Friday, February 26, 2010

100 Dead Squirrels

In 1986, I learned as a teenager never to exaggerate anything that can be proven to be untrue. After our home in Venice, Florida escaped the passing of a tropical storm, I investigated the wind and rain damage and infamously reported discovering “100 dead squirrels”. My family was full of fact checkers and when I couldn’t turn up one live squirrel, they decided to torment me for the rest of my life. From that day forward every outlandish statement anyone made was met with “yeah right. And there are 100 dead squirrels.”

When my friend and wildlife scout Milla texted me that she had found 500 Sandhill Cranes in a field in Ortona, FL, I told her to stop licking Cane Toads. She sent a picture and a set of coordinates and offered me the task of checking it out myself.

Sandhill Cranes (Grus canadensis) range throughout North America but the Florida Sandhill Crane (G.c. pratensis), which is non-migratory, is considered an endangered subspecies, numbering about 4000 birds. The thin, four foot tall, grayish-brown birds with red caps are not differentiated by physical appearance, but by their migratory behaviors. The northern subspecies arrive in the Sunshine State around October and leave around March, while the Florida subspecies enjoy the rays year round.

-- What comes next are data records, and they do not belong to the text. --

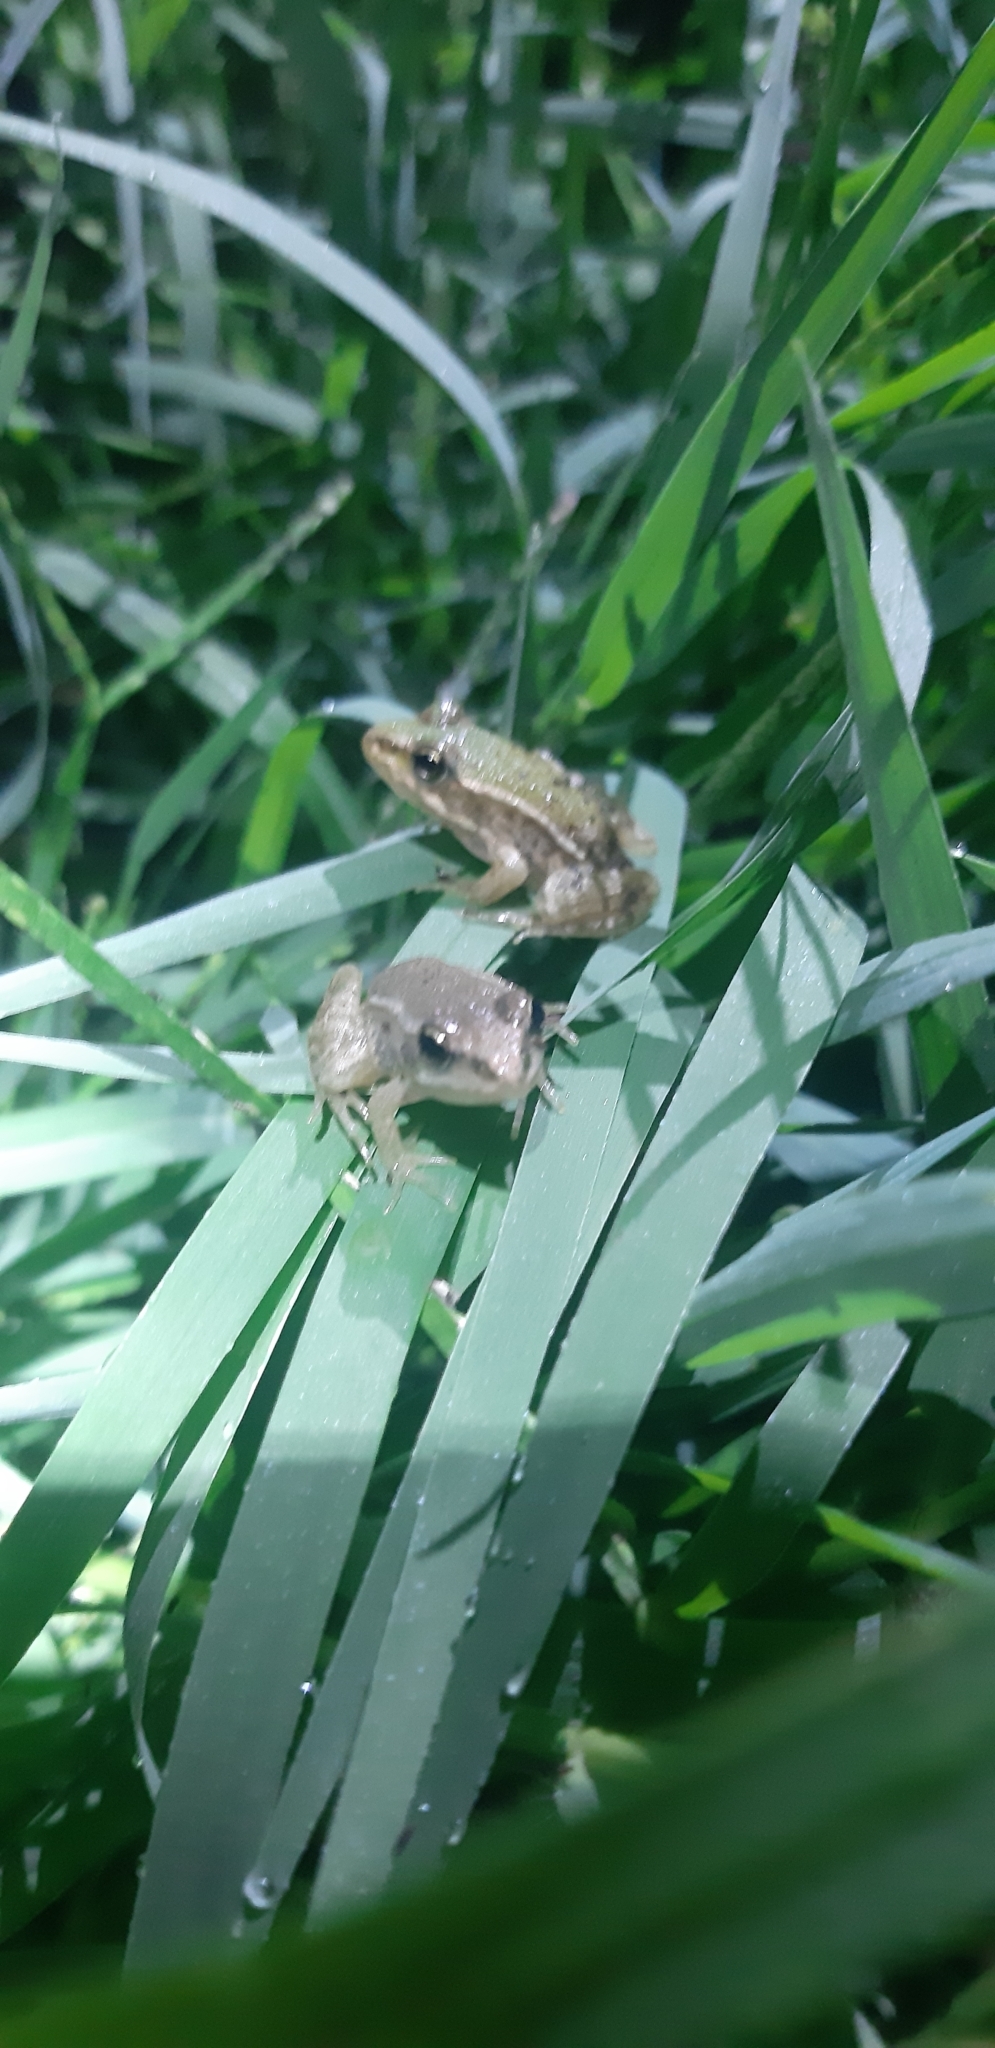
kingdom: Animalia
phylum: Chordata
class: Amphibia
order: Anura
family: Ranidae
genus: Pelophylax
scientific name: Pelophylax
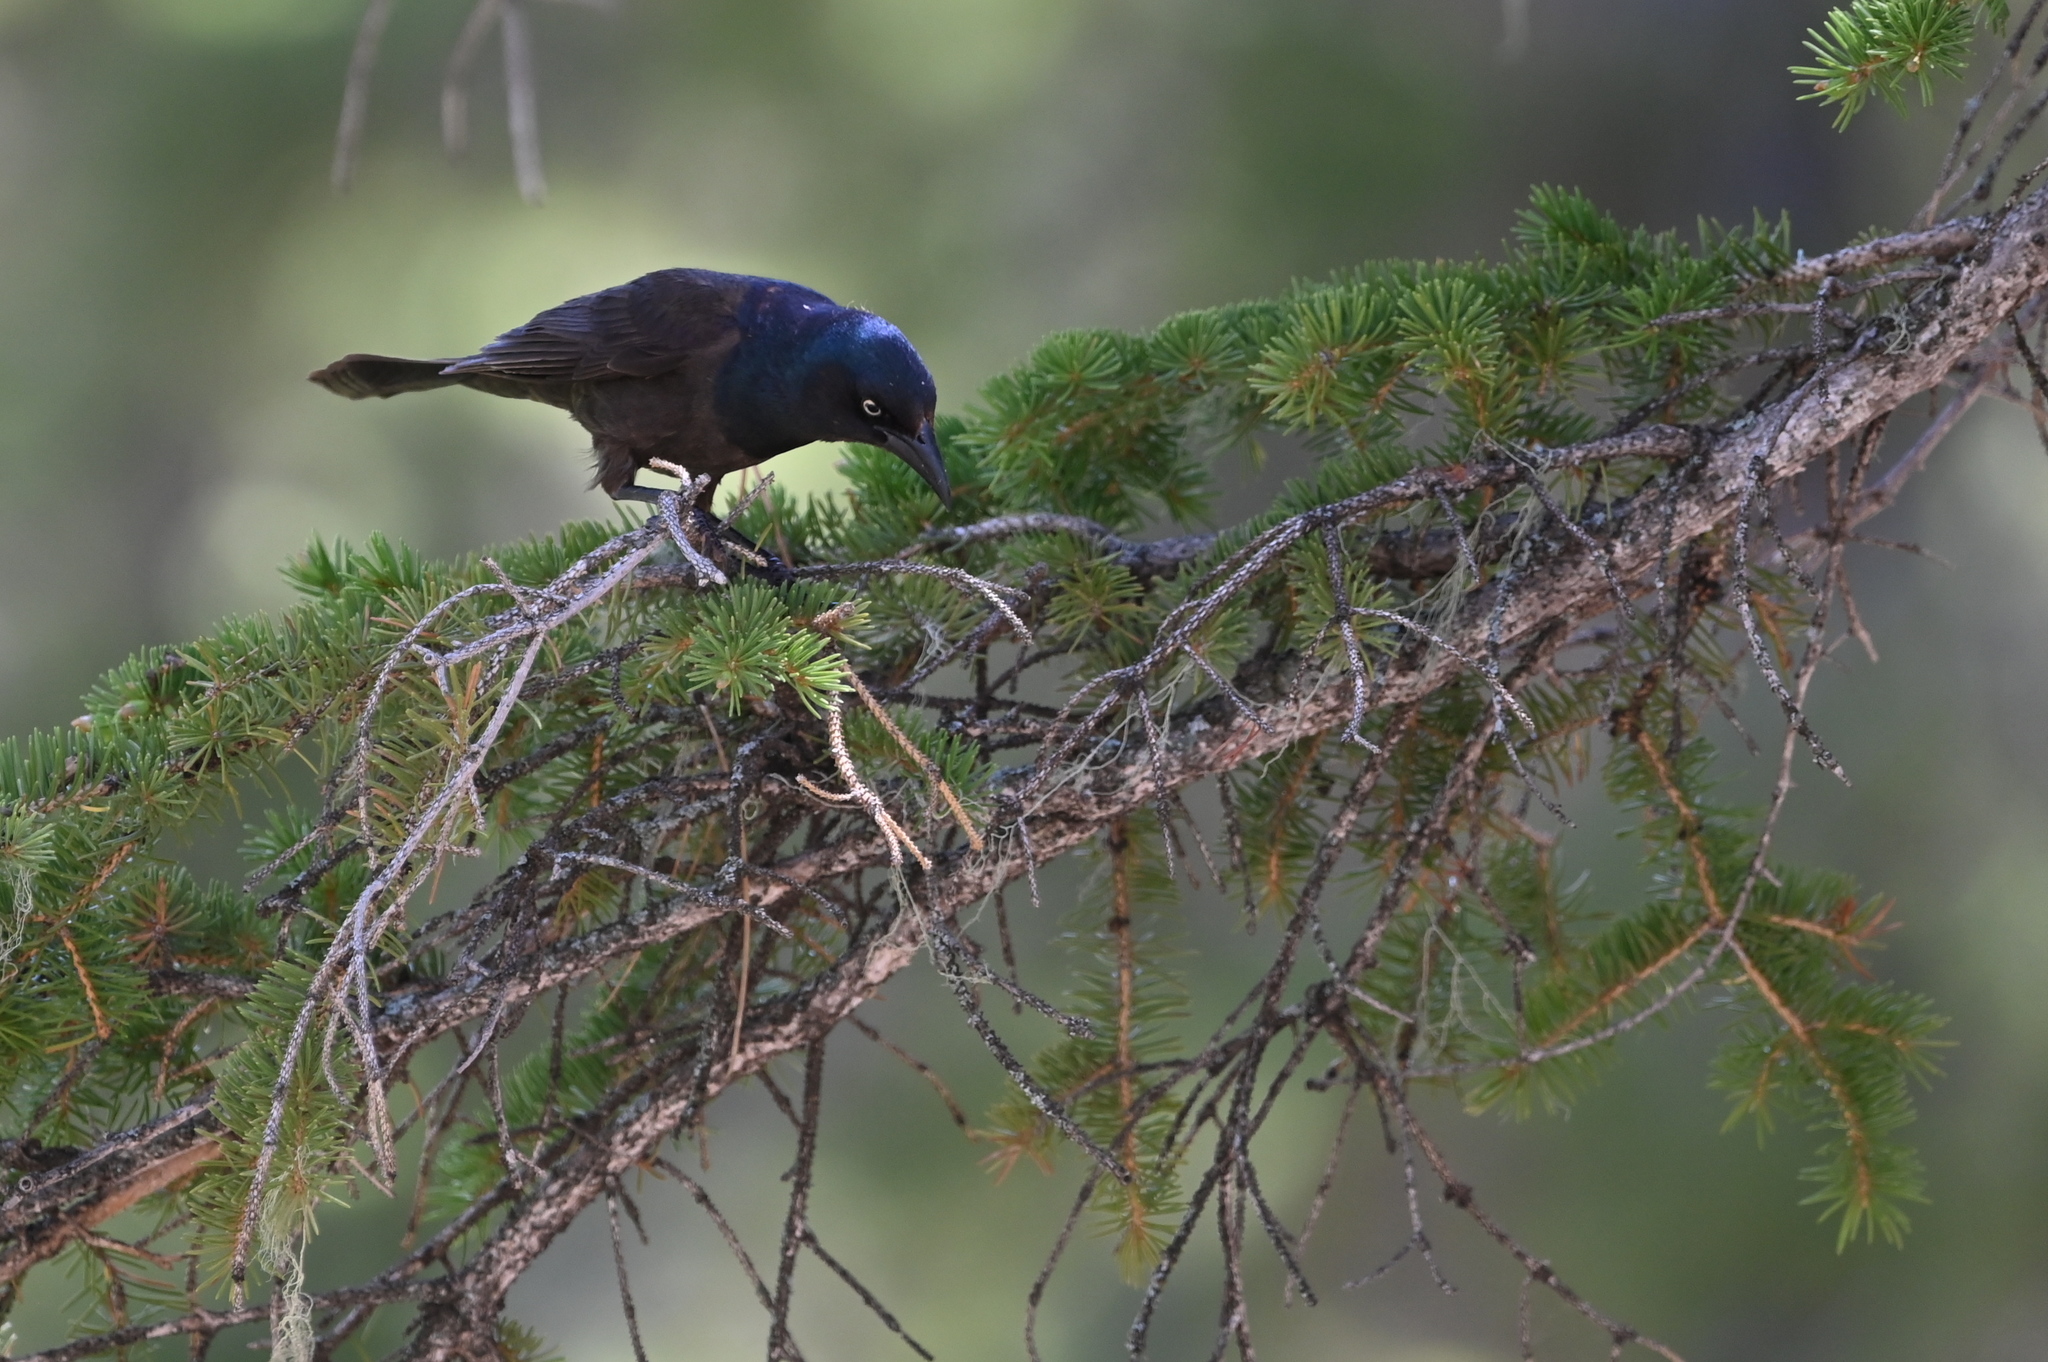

Urban development of the prairies and pasturelands of central Florida has led to the decline of the Florida subspecies. On the bright side, the unusually rainy winter of 2010 promises to be a boon for the birds as nest success increases in wet winters.

Although I have seen pairs of Florida Sandhills from time to time, the massive flock of birds that I spotted in the sod farm near Ortona was most certainly a flock of northern “snowbirds”. These sandhills were probably feasting on insects, worms and to the chagrin of the sod farmers, grass seed.